U.S. providing Ukraine with protective equipment against chemical attack, Psaki says

By Mariana Alfaro3:38 p.m.

White House press secretary Jen Psaki said Friday that the United States is providing Ukraine with protective equipment against hazardous materials because of the threat of chemical attacks from Russia.

“The United States and members of the international community have, of course, repeatedly warned about the potential for Russia to use chemical or biological weapons in Ukraine,” Psaki told reporters during a news briefing.

Politico reported earlier Friday that the United States has granted Ukraine’s request for protective equipment against a possible chemical weapons attack from Russia.

Psaki said that, “in an effort to assist our Ukrainian partners, the U.S. government is providing the government of Ukraine with lifesaving equipment and supplies that could be deployed in the event of Russian’s use of a chemical and biological weapon against Ukraine.”

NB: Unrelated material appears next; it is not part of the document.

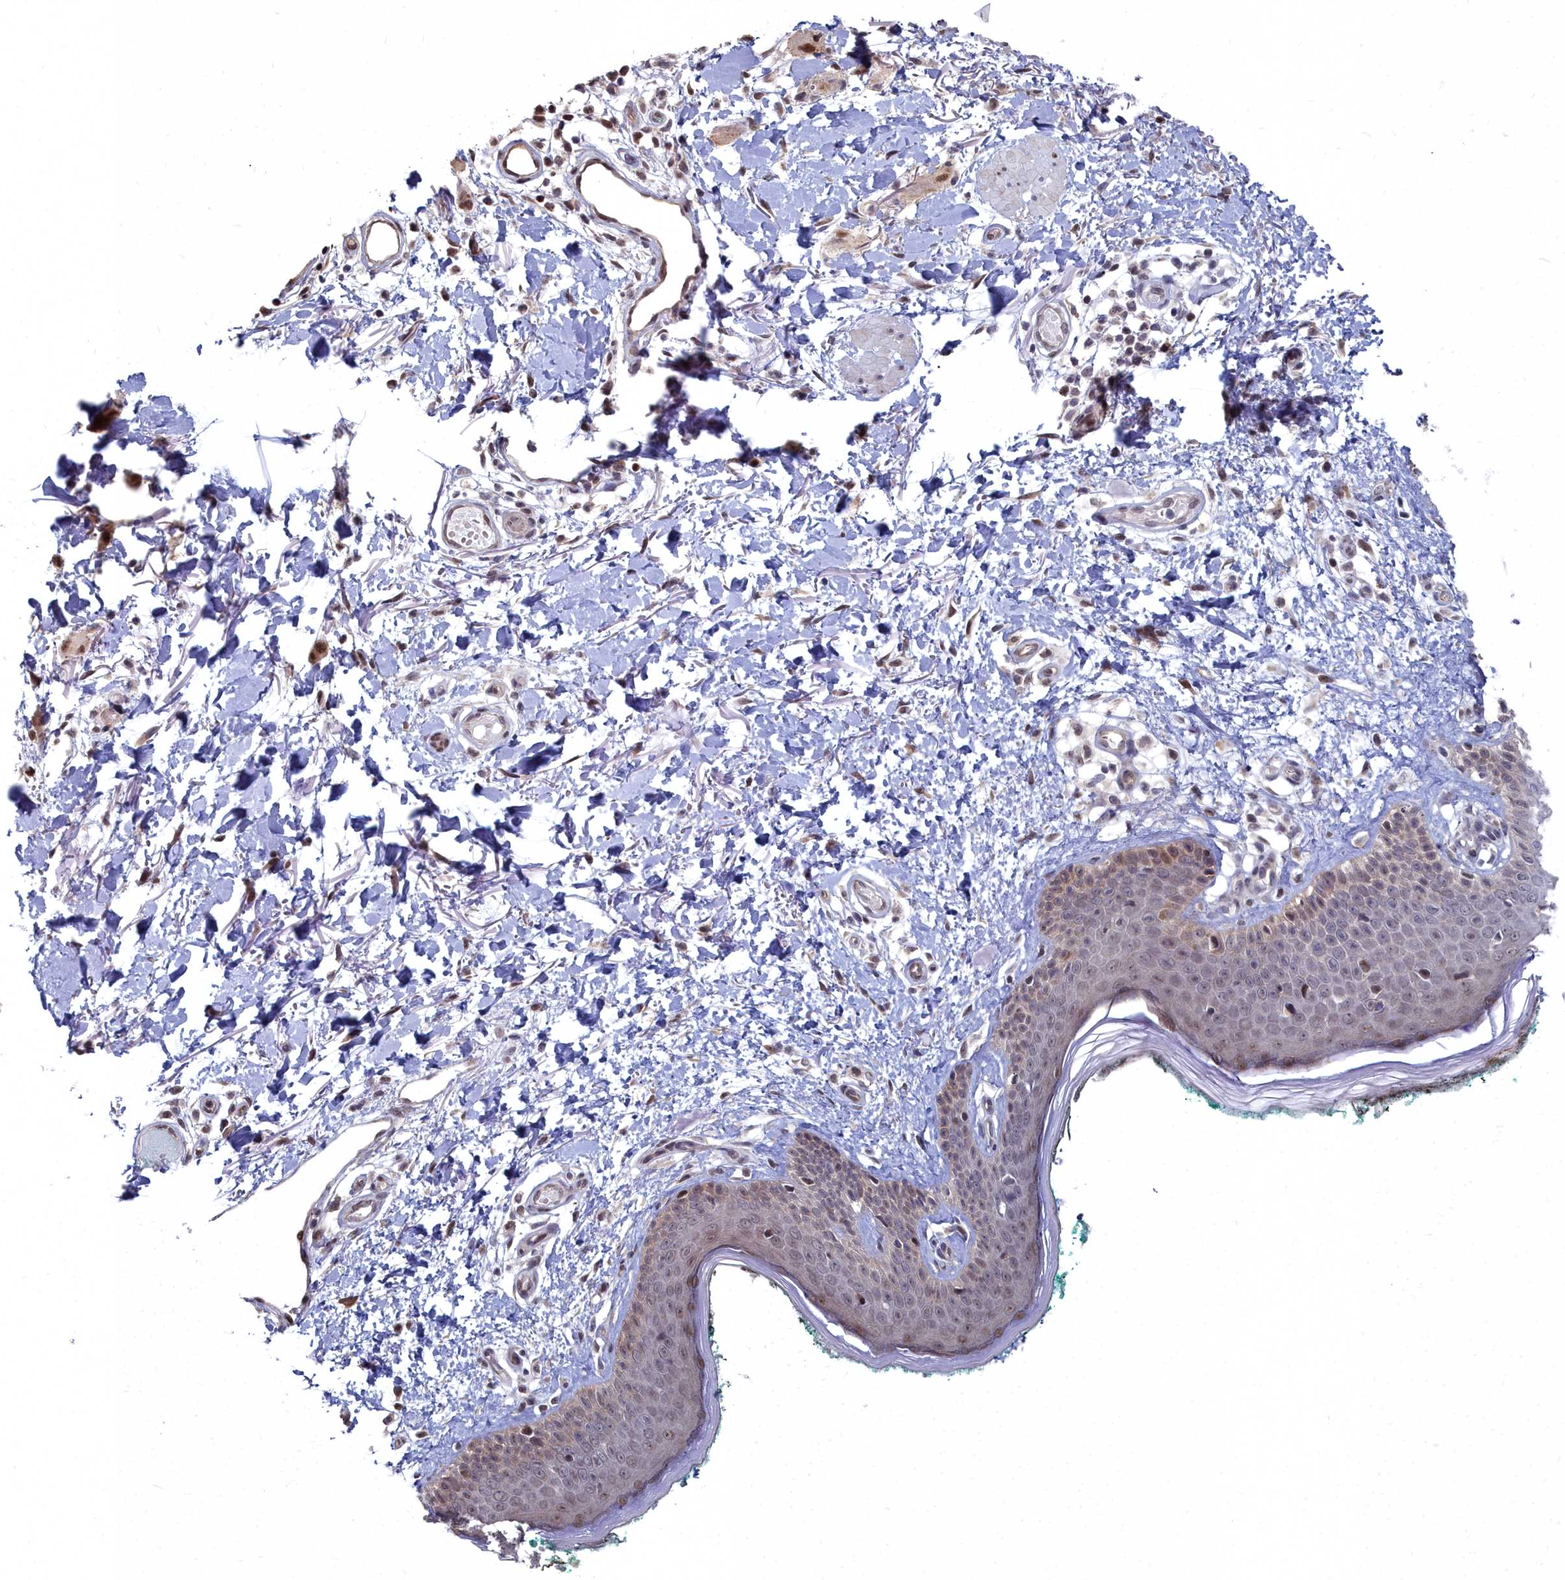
{"staining": {"intensity": "moderate", "quantity": ">75%", "location": "nuclear"}, "tissue": "skin", "cell_type": "Fibroblasts", "image_type": "normal", "snomed": [{"axis": "morphology", "description": "Normal tissue, NOS"}, {"axis": "morphology", "description": "Malignant melanoma, NOS"}, {"axis": "topography", "description": "Skin"}], "caption": "This is a micrograph of immunohistochemistry staining of normal skin, which shows moderate staining in the nuclear of fibroblasts.", "gene": "RPS27A", "patient": {"sex": "male", "age": 62}}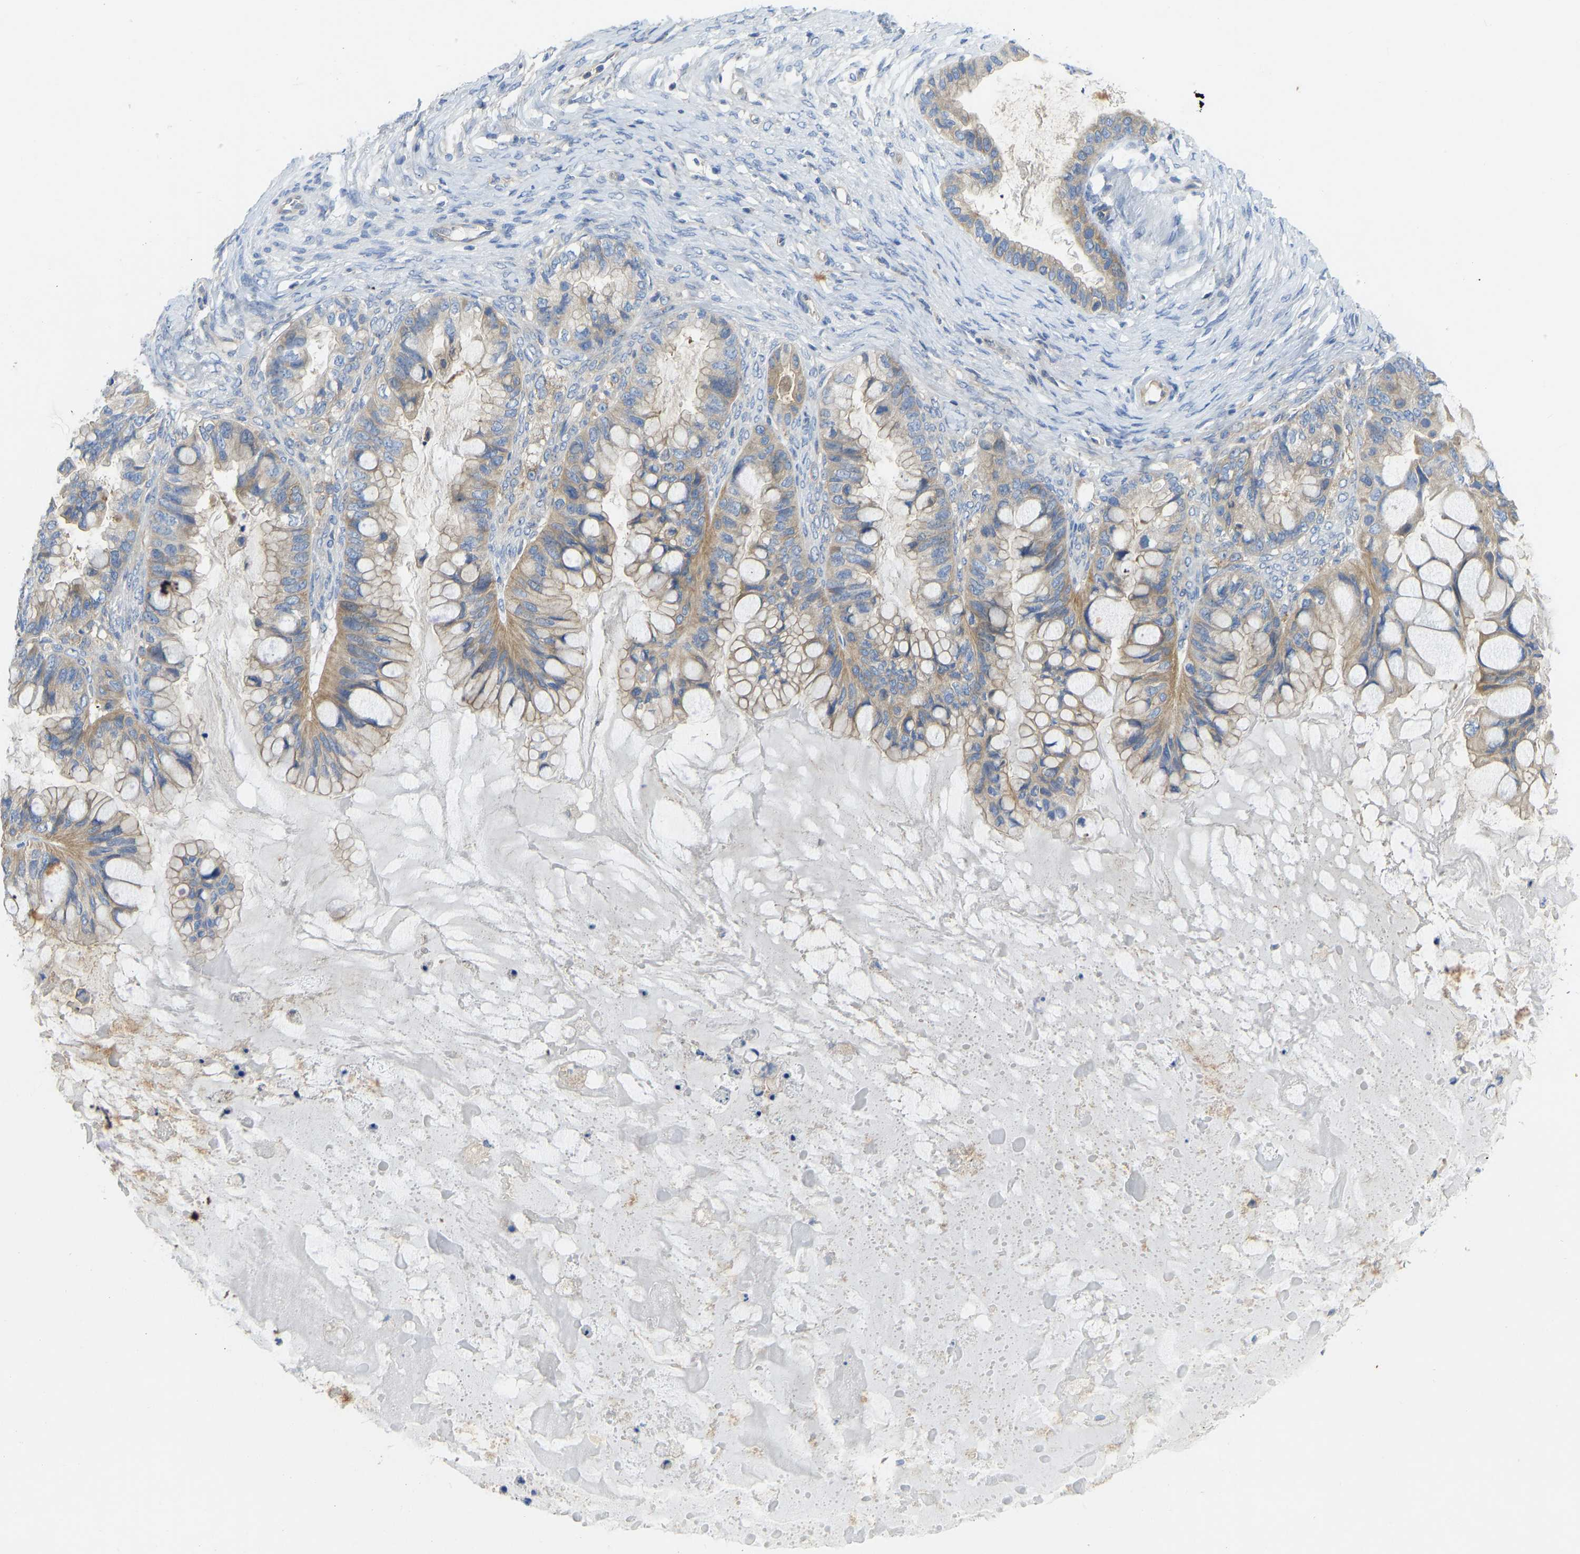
{"staining": {"intensity": "weak", "quantity": ">75%", "location": "cytoplasmic/membranous"}, "tissue": "ovarian cancer", "cell_type": "Tumor cells", "image_type": "cancer", "snomed": [{"axis": "morphology", "description": "Cystadenocarcinoma, mucinous, NOS"}, {"axis": "topography", "description": "Ovary"}], "caption": "Mucinous cystadenocarcinoma (ovarian) tissue displays weak cytoplasmic/membranous staining in approximately >75% of tumor cells, visualized by immunohistochemistry. (Stains: DAB in brown, nuclei in blue, Microscopy: brightfield microscopy at high magnification).", "gene": "PPP3CA", "patient": {"sex": "female", "age": 80}}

The support, Psaki emphasized, does not compromise the United States’ domestic preparedness.

Who is Russian oligarch Roman Abramovich?

By Sammy Westfall3:33 p.m.

Sanctioned Russian oligarch Roman Abramovich waits at Ben Gurion international airport in Lod, Israel, on March 14. (Reuters) (Stringer/Reuters)

Among soccer fans, Roman Abramovich is a household name. As the longtime owner of the English Premier League’s Chelsea Football Club, the 55-year-old Russian businessman has transformed the association into a global powerhouse.

At the same time, Abramovich has worked to stay out of the spotlight, rarely giving interviews or posing for photos. In March, that posture was largely upended, as Western governments targeted Abramovich and other Russian oligarchs to punish Moscow for its invasion of Ukraine.

On Tuesday, the silver-haired billionaire was spotted in Istanbul on the sidelines of peace negotiations between Russia and Ukraine, although his exact role in the talks remains unclear. Also this week, an associate of Abramovich’s said that he and other negotiators had fallen ill of suspected poisoning after a meeting in early March.

By Olivier Knox

Analysis: Zelensky is hugely popular in the U.S. But there’s a catch.

2:54 p.m.

President Biden could be forgiven for having a little job-approval envy toward Ukrainian President Volodymyr Zelensky.

A new Pew Research Center poll finds 72 percent of Americans have a lot of (33 percent) or some (39 percent) confidence in Zelensky to do the right thing in world affairs — better than any other national leader tied to Russia’s war in Ukraine.

Zelensky’s sky-high standings follow his assertive courtship of the international community’s support for fending off Russian forces. He’s regularly photographed or filmed in a T-shirt or combat armor and has spoken to many legislatures, including the U.S. Congress, pleading for help as Moscow’s bombs lay waste to Ukrainian cities.

Digging into Zelensky’s robust public support in the United States, a couple of things stand out: Differences based on partisan affiliation and, especially, the age of the respondents.

The Ukrainian president does best with liberal Democrats, 83 percent of whom have confidence he’ll do the right thing in world affairs. Among those who identify as conservative or moderate, 78 percent. Among Republicans, Zelensky does better among conservatives (68 percent) than moderates or liberals (65 percent).

How about age? The older you are, the more likely you are to express confidence in him.